Extracted information: Begin
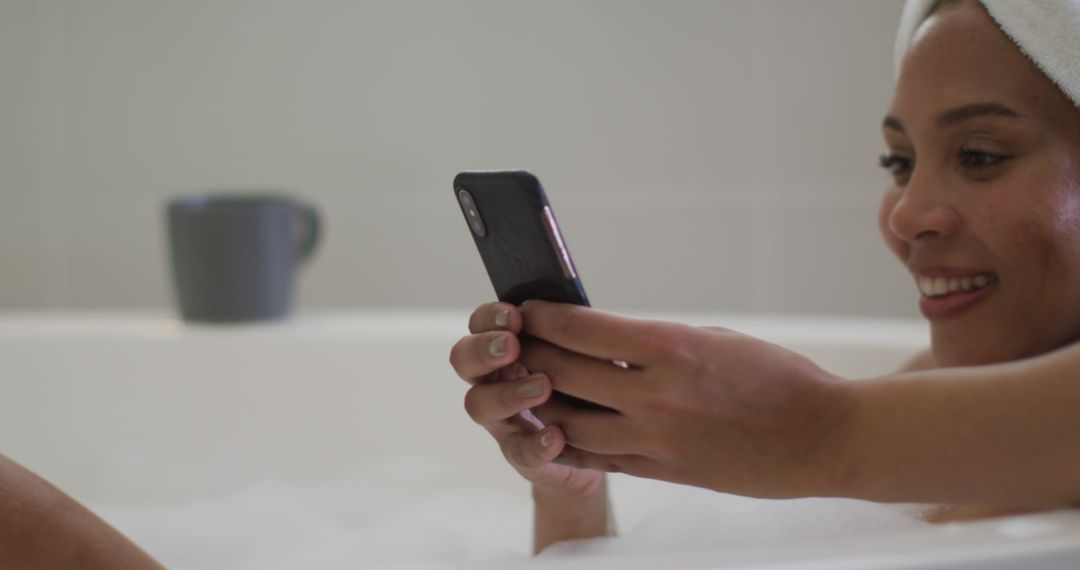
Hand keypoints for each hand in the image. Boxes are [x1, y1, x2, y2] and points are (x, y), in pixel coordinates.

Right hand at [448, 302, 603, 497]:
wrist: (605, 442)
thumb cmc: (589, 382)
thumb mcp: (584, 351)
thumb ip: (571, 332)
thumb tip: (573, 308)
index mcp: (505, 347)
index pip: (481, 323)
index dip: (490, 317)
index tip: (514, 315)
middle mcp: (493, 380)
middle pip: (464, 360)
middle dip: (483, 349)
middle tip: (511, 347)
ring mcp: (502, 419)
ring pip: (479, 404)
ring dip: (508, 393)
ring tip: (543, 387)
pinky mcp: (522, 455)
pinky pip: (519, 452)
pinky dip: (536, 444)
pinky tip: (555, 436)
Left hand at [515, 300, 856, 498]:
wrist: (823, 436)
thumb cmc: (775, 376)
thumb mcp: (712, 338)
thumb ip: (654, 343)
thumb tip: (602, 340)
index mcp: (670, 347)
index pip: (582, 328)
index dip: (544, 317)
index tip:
Extracted information: End
Extracted information: Begin
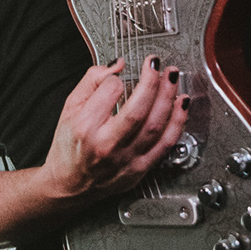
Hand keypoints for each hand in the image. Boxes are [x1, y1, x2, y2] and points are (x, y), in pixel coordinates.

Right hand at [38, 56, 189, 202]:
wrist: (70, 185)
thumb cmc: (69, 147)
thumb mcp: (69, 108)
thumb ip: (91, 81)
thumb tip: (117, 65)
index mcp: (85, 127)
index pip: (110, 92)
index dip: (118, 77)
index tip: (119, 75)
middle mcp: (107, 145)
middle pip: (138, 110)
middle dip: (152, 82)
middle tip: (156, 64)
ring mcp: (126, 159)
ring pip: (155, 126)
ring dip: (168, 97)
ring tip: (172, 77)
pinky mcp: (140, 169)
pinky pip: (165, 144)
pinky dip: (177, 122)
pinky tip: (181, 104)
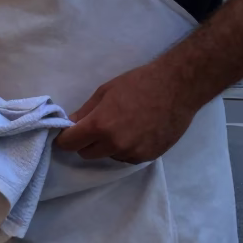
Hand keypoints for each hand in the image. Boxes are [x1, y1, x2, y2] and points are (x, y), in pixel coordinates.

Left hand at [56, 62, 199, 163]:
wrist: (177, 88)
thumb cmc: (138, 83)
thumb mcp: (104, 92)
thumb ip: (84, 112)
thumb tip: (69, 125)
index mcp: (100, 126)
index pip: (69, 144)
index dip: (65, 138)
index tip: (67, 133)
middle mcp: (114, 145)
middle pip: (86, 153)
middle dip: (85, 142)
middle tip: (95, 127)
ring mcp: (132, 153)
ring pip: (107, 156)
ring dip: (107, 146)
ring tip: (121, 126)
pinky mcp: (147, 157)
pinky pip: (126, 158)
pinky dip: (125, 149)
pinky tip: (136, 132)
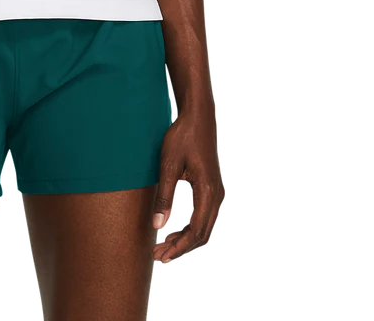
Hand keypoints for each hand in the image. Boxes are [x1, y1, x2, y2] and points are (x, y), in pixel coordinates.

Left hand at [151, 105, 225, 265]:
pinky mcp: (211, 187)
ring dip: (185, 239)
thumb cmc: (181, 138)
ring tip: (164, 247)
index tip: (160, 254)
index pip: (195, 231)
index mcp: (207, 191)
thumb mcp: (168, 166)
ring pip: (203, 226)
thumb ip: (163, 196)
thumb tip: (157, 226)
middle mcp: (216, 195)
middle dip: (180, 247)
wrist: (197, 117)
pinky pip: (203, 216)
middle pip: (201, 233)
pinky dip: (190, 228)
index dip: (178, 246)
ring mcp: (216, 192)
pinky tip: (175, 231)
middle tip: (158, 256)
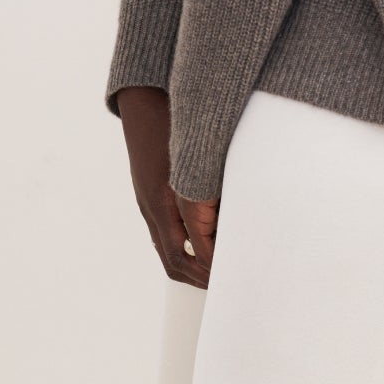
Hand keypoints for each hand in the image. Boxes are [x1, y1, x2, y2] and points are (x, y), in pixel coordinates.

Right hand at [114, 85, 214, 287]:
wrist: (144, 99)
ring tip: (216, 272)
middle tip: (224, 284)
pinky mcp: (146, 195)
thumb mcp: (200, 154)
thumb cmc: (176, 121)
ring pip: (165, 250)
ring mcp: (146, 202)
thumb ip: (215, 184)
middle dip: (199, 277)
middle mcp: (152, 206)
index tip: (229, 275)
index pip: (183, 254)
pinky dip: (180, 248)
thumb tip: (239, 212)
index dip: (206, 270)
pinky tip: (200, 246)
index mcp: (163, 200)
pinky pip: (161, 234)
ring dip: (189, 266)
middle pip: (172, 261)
Extracted information: End
# Work required
Using the entries above, find all lines with "Left". Copy them.

# Answer for this exercise
Left hand at [515, 300, 856, 498]:
Left hand at [56, 62, 199, 163]:
Left hand at [151, 105, 225, 265]:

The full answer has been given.